Severe Arthrographis kalrae keratomycosis in an immunocompetent patient.

机构信息

Department of Ophthalmology, University of Heidelberg, Germany.

出版信息

Cornea. 2011 Mar;30(3):364-6. doi: 10.1097/ICO.0b013e3181eadeb9.

Abstract

PURPOSE

To describe a severe case of keratomycosis caused by Arthrographis kalrae requiring repeated keratoplasty.

METHODS

A 42-year-old otherwise healthy soft contact lens wearer developed a unilateral central corneal ulcer. Treatment with topical and systemic voriconazole is described.

RESULTS

Repeated microbiological testing of ocular swabs (culture) initially yielded Candida albicans. Under treatment with topical clotrimazole, the ulcer progressed, and a corneal perforation required a keratoplasty à chaud. For prophylaxis, the patient received fluconazole systemically and continuous topical clotrimazole.

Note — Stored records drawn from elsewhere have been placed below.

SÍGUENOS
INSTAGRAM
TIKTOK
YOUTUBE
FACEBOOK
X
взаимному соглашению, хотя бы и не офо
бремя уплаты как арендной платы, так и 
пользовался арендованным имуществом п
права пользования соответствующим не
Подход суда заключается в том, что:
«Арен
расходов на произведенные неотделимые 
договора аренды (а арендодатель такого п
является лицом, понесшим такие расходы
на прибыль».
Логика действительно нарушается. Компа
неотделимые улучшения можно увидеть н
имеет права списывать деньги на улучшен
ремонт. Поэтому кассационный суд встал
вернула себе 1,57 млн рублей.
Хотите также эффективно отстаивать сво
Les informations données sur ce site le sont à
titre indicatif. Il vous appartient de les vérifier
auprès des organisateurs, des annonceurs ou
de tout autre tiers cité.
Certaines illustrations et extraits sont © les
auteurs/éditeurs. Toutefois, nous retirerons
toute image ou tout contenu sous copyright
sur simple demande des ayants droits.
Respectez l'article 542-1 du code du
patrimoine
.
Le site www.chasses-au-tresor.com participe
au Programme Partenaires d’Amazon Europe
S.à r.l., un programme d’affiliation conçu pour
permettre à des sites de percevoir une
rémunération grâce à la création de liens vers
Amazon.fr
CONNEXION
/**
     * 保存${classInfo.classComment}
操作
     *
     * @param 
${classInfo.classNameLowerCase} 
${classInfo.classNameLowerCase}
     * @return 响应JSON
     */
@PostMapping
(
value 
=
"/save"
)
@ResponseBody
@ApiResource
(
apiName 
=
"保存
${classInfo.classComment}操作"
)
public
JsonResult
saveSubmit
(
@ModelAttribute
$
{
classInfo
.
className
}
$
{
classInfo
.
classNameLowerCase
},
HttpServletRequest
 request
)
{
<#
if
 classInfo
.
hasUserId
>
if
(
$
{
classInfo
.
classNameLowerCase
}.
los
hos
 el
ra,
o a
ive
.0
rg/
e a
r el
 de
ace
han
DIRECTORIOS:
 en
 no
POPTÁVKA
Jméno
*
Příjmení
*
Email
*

However, in 2 weeks time, the mycotic infiltrates penetrated the corneal transplant and led to a second keratoplasty only 1 month after the first one. In the meantime, the microbiological analysis of the first keratoplasty revealed A. kalrae, which was sensitive to voriconazole. High-dose serum level-controlled systemic voriconazole and topical voriconazole were able to stabilize, but not eliminate the infection. About 1 year after the start of the voriconazole therapy, treatment had to be discontinued because of side effects. Mycotic infiltrates increased, and even an intracameral voriconazole injection could not prevent a third and a fourth keratoplasty.

CONCLUSIONS

Ocular infection with A. kalrae is very rare. The microbiological differentiation of A. kalrae can be difficult. Because a broad spectrum of fungi is sensitive to voriconazole, the early topical and possibly systemic treatment is a reasonable therapeutic option when a mycotic infection of the eye is suspected, even before the causative fungus is identified.

摘要

目的

描述一例由节菱孢霉引起的严重角膜炎病例,该病例需要多次角膜移植。

方法

一位 42 岁的健康软性隐形眼镜佩戴者出现单侧中央角膜溃疡。描述了局部和全身伏立康唑的治疗情况。

结果

眼拭子(培养)的反复微生物学检测最初显示为白色念珠菌。在局部克霉唑治疗下,溃疡进展,角膜穿孔需要进行热角膜移植。为了预防,患者接受了氟康唑全身治疗和持续的局部克霉唑治疗。然而,在 2 周内,真菌浸润穿透了角膜移植,导致仅在第一次手术后 1 个月就进行了第二次角膜移植。在此期间,第一次角膜移植的微生物分析显示为节菱孢霉,对伏立康唑敏感。高剂量血清水平控制的全身伏立康唑和局部伏立康唑能够稳定但不能消除感染。在开始伏立康唑治疗约 1 年后,由于副作用不得不停止治疗。真菌浸润增加,甚至眼内注射伏立康唑也无法防止第三次和第四次角膜移植。

结论

眼部感染节菱孢霉非常罕见。节菱孢霉的微生物学鉴别可能很困难。由于广谱真菌对伏立康唑敏感,因此当怀疑眼部真菌感染时,即使在确定致病真菌之前,早期局部和可能全身治疗是合理的治疗选择。